= Exercise directions =
Each line below that includes the word "CIRCLE" is to be reported.

= The records =
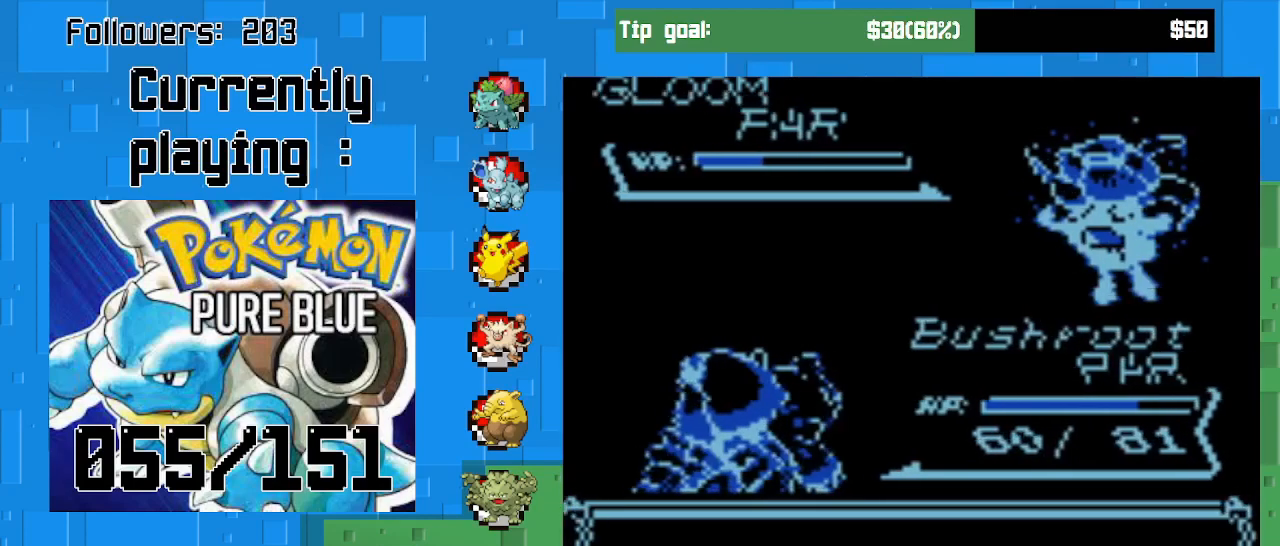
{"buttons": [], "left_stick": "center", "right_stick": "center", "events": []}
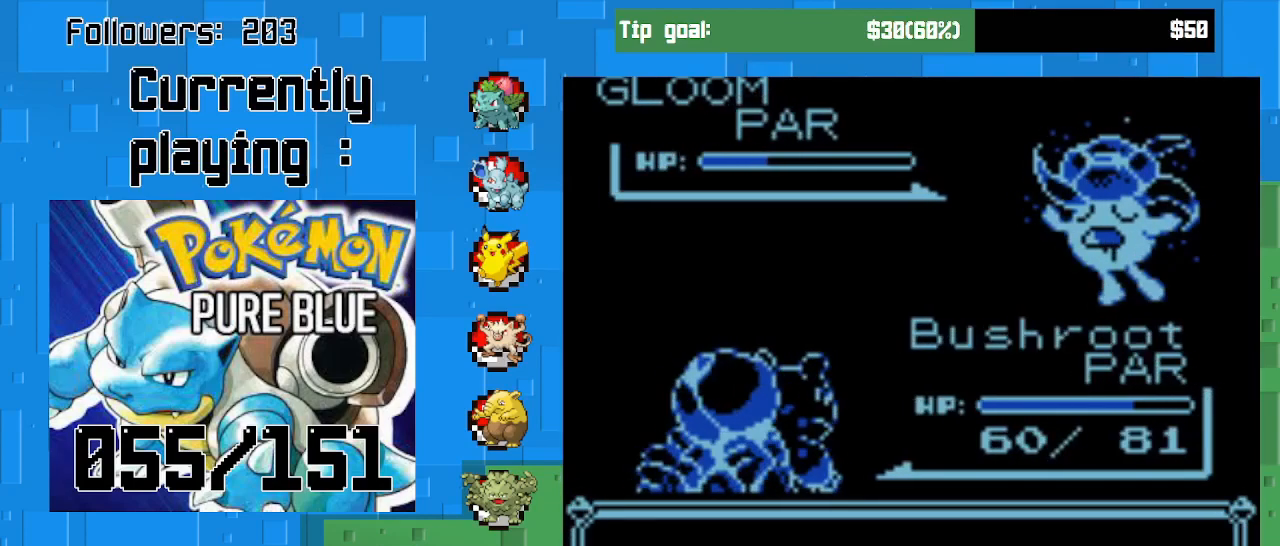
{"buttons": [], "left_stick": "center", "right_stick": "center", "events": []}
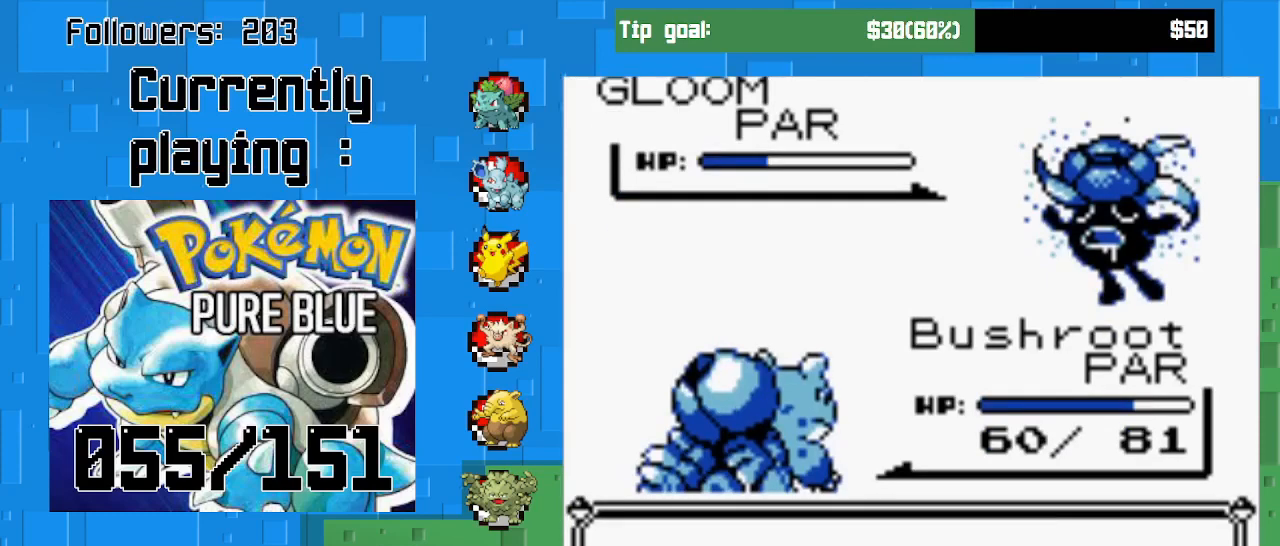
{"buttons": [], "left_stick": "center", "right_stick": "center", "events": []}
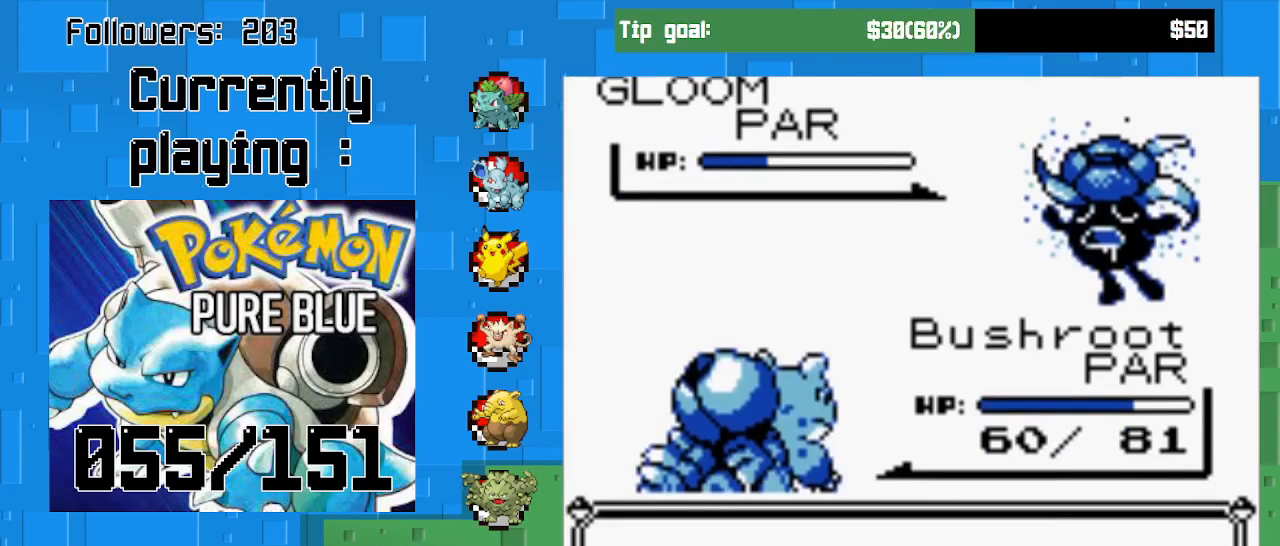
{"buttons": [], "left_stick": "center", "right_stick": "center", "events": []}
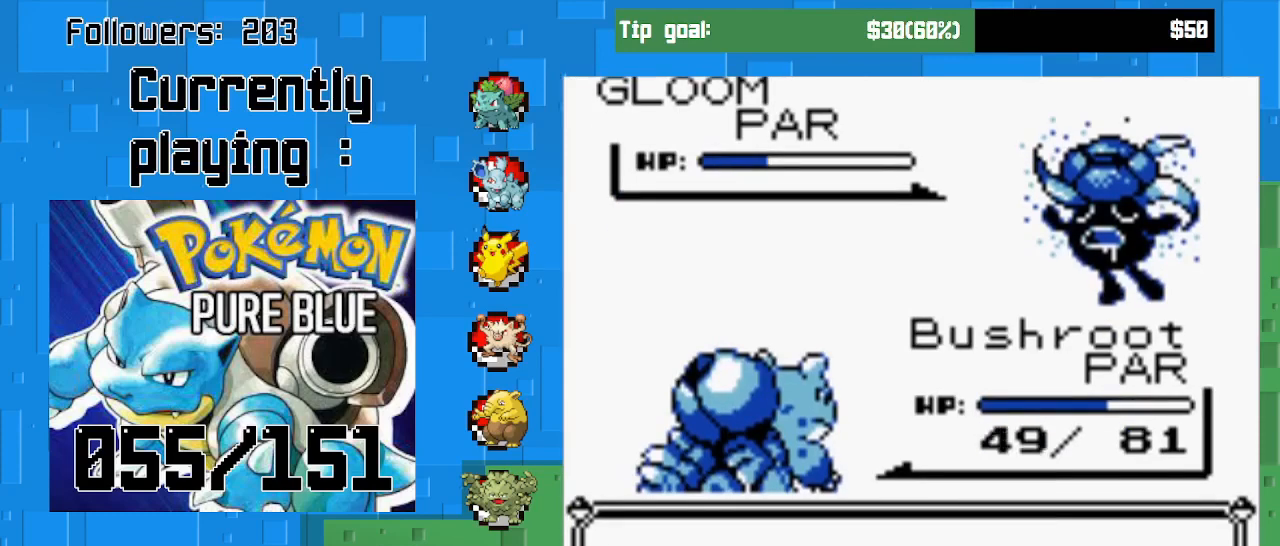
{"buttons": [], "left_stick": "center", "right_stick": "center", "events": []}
...
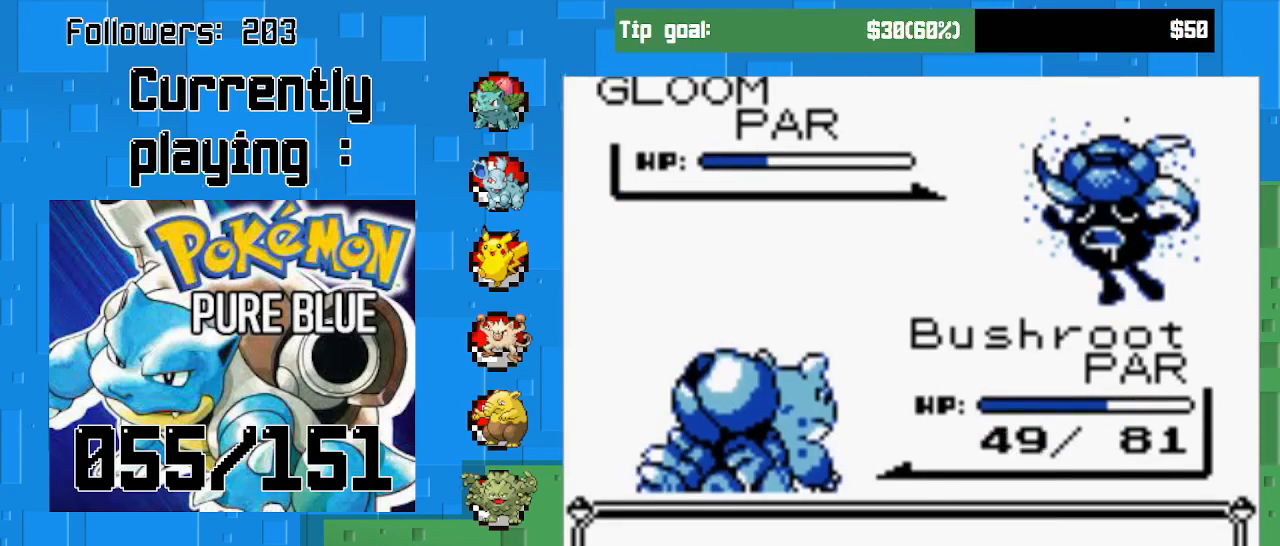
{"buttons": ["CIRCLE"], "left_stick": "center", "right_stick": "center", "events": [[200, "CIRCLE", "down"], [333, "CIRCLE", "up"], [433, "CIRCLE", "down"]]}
---
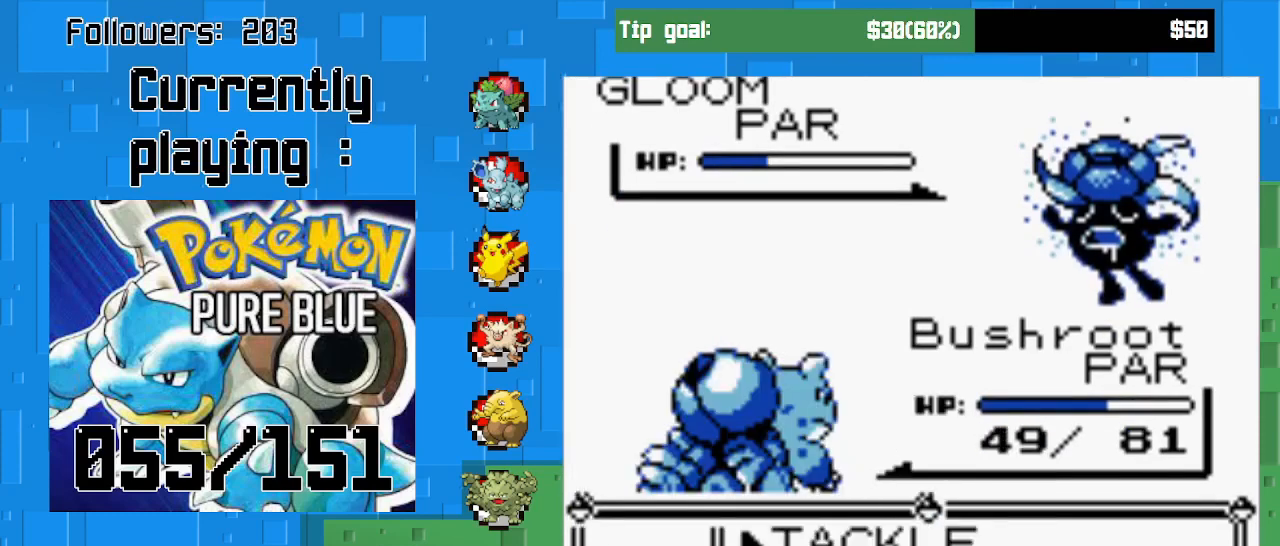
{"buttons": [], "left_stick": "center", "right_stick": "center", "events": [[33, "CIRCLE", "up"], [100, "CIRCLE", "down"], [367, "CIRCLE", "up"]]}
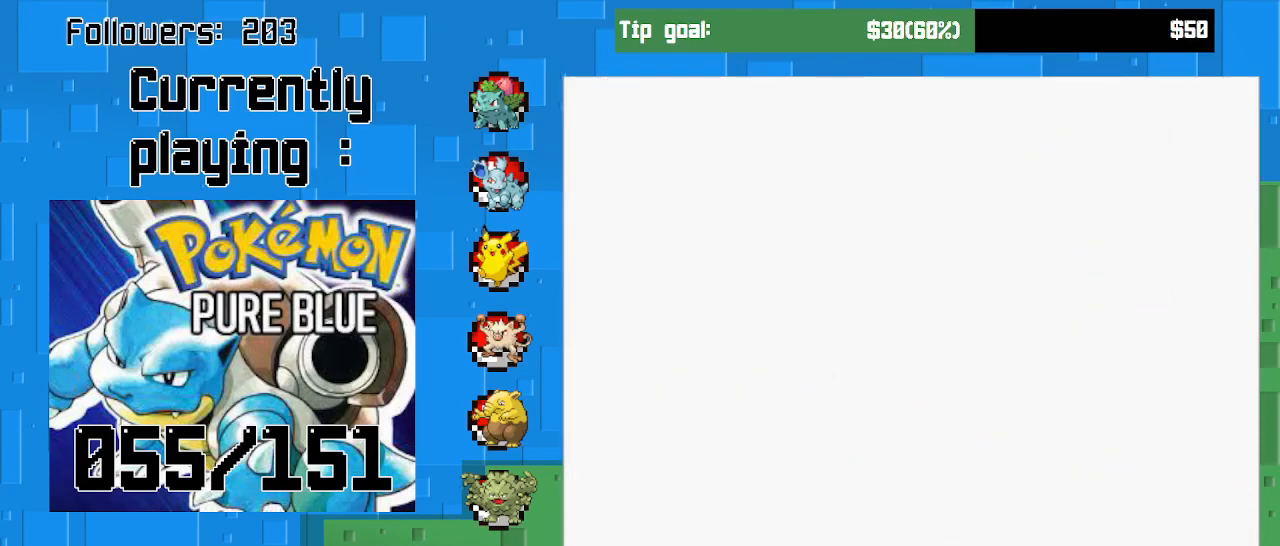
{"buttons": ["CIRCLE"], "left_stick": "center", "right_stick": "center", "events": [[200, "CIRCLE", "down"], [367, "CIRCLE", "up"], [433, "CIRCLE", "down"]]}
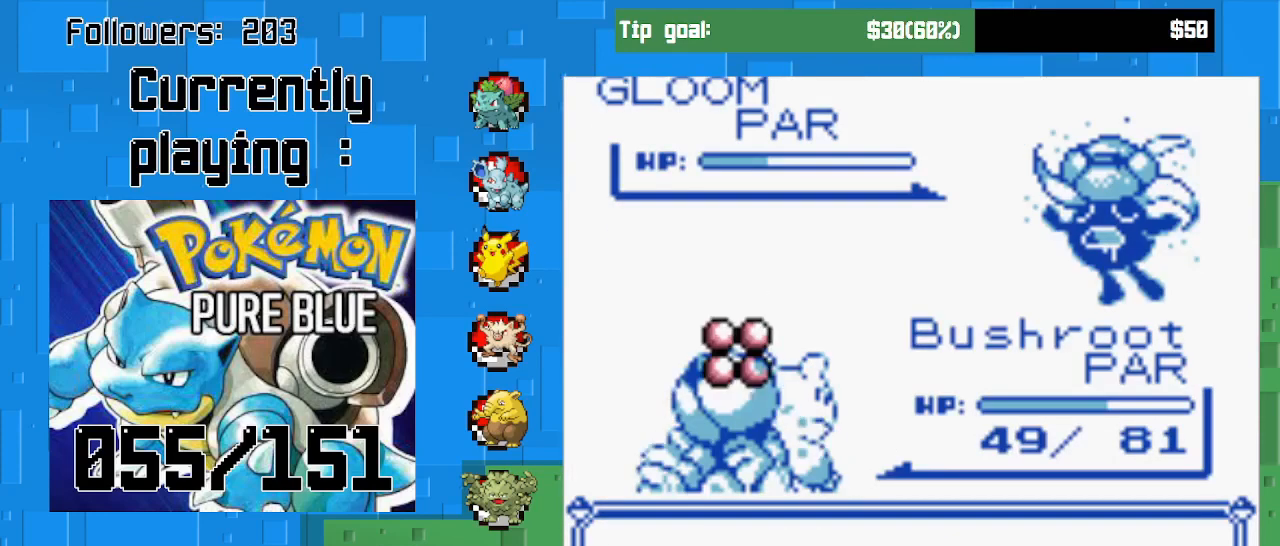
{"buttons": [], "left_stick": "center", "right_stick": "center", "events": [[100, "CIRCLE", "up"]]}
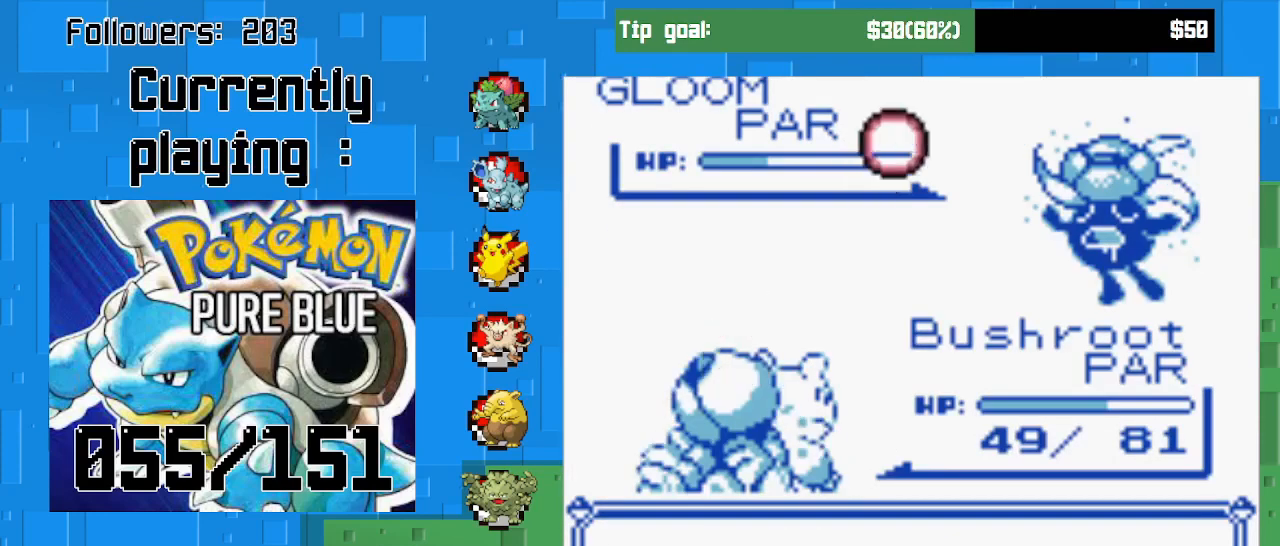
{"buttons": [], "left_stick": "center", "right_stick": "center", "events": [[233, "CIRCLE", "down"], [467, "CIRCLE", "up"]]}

= Solution to this task =
{"buttons": ["CIRCLE"], "left_stick": "center", "right_stick": "center", "events": [[200, "CIRCLE", "down"], [333, "CIRCLE", "up"], [433, "CIRCLE", "down"]]}
{"buttons": [], "left_stick": "center", "right_stick": "center", "events": [[33, "CIRCLE", "up"], [100, "CIRCLE", "down"], [367, "CIRCLE", "up"]]}
{"buttons": ["CIRCLE"], "left_stick": "center", "right_stick": "center", "events": [[200, "CIRCLE", "down"], [367, "CIRCLE", "up"], [433, "CIRCLE", "down"]]}
{"buttons": [], "left_stick": "center", "right_stick": "center", "events": [[100, "CIRCLE", "up"]]}
{"buttons": [], "left_stick": "center", "right_stick": "center", "events": [[233, "CIRCLE", "down"], [467, "CIRCLE", "up"]]}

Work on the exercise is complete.